Il n’en demeure pas moins que du point de vue strictement institutionnel, la place du Parlement européen dans le système communautaire n’a cessé de croître depuis 1970. Aussi, le « désintérêt de la France pour le Parlement européen » (p.193) n’en est que plus condamnable. Les moyens avancés pour y remédier par T. Chopin n’alimente guère la discussion : revoir le mode de scrutin des députées européens français (p.196) ; interdire le cumul de tout mandat avec celui de député européen (p .197). Au final, il en va de l’influence de la France au sein de l’Europe communautaire et de sa place afin qu’elle puisse « opérer un véritable "retour en Europe" (p. 200). Ce thème occupe la conclusion, émaillée des conditions nécessaires à une relance communautaire.
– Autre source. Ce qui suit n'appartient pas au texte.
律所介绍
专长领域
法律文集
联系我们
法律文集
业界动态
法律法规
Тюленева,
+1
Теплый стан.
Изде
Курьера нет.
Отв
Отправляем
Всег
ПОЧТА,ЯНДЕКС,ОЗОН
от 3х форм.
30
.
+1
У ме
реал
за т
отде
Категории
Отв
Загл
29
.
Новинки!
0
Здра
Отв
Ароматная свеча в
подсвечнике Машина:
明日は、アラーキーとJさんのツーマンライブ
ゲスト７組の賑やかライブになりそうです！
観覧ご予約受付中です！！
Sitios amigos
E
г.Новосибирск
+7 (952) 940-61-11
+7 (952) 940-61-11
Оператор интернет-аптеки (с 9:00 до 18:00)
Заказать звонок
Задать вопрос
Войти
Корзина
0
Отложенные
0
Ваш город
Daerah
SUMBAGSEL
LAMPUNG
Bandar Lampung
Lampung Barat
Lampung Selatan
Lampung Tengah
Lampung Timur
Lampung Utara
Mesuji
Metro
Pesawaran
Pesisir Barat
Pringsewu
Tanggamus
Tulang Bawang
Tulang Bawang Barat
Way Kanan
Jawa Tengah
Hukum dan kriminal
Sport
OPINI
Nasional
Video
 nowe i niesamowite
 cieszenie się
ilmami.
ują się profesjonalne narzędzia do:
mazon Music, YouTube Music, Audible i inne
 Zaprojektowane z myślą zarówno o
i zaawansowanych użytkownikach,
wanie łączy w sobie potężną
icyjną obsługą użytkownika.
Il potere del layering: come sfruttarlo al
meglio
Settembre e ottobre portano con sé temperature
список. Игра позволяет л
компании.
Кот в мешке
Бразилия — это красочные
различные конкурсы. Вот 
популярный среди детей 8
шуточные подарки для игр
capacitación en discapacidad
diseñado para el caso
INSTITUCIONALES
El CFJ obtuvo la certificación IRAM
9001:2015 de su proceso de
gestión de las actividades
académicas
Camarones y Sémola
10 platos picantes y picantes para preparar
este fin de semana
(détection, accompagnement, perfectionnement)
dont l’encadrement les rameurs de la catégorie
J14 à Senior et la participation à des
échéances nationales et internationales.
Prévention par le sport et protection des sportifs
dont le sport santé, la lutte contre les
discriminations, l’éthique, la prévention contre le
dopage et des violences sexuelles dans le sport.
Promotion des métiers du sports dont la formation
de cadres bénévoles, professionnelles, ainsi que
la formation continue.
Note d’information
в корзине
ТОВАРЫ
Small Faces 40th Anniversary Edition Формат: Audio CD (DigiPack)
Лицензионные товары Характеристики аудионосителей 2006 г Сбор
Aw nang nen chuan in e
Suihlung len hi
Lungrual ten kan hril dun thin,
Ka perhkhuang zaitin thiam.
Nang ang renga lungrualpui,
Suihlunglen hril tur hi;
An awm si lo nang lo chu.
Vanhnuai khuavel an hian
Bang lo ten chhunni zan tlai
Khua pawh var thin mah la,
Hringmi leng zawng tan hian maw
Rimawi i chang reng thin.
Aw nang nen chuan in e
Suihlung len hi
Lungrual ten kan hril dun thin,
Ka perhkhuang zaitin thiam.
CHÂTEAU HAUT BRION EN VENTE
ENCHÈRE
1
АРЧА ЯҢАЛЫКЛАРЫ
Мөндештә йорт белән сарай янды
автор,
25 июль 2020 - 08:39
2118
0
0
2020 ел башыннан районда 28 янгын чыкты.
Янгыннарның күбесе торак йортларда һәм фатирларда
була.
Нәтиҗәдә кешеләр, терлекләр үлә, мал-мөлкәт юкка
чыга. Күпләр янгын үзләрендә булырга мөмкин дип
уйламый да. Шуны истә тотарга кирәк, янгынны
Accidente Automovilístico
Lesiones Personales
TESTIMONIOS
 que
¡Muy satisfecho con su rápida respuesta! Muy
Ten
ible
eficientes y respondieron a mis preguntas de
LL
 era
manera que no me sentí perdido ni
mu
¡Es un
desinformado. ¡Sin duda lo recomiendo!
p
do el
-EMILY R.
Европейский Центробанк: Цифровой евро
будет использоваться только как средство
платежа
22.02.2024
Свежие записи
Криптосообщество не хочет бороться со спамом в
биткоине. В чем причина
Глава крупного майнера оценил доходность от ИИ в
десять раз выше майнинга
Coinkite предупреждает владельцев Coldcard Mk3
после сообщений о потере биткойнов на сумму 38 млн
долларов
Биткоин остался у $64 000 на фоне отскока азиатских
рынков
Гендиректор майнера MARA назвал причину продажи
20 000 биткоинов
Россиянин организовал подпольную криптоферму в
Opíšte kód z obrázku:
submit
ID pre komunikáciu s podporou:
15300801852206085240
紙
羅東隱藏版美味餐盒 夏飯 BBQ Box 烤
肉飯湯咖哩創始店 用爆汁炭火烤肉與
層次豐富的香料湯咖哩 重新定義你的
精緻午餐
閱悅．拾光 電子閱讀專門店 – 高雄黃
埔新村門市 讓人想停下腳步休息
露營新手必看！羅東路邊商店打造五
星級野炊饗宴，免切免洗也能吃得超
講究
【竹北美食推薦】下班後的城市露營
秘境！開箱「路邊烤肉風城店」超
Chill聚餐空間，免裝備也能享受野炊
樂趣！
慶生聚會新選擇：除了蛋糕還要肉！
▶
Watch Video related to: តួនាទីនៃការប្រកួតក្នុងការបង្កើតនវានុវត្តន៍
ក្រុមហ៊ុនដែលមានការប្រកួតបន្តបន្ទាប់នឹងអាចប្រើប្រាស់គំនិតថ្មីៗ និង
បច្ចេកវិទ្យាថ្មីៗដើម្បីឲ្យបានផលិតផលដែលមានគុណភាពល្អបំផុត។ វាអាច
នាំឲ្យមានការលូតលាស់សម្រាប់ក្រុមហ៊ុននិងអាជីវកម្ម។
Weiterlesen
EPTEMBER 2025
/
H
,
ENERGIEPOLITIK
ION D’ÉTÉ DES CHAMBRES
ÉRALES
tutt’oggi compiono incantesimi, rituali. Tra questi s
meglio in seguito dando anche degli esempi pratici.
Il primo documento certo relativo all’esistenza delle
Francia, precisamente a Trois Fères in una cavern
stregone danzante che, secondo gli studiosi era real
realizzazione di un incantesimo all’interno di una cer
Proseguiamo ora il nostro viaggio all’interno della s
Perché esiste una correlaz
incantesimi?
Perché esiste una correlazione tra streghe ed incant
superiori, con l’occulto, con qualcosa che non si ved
Rédigé avant le « non » irlandais, l’ouvrage de T. Chopin n’a pas à souffrir de ce contexte ; les analyses développées, la réflexion engagée et les pistes suggérées rendent sa lecture indispensable à qui veut mieux connaître et comprendre l’Europe, mais aussi les sentiments quelle inspire à la France. Le voeu ultime de l’auteur de voir « la France (…) de retour dans une Europe relancée » (p. 214) est en passe de se réaliser, dans des conditions qu’il était sans doute loin d’imaginer, mais qu’au final tout européen aurait tort de regretter. Car si l’on en croit T. S. Kuhn : « La crise signifie qu'on se trouve devant l'obligation de renouveler les outils » (La structure des révolutions scientifiques ; 1972). C’est à cette obligation que contribue utilement le livre de T. Chopin.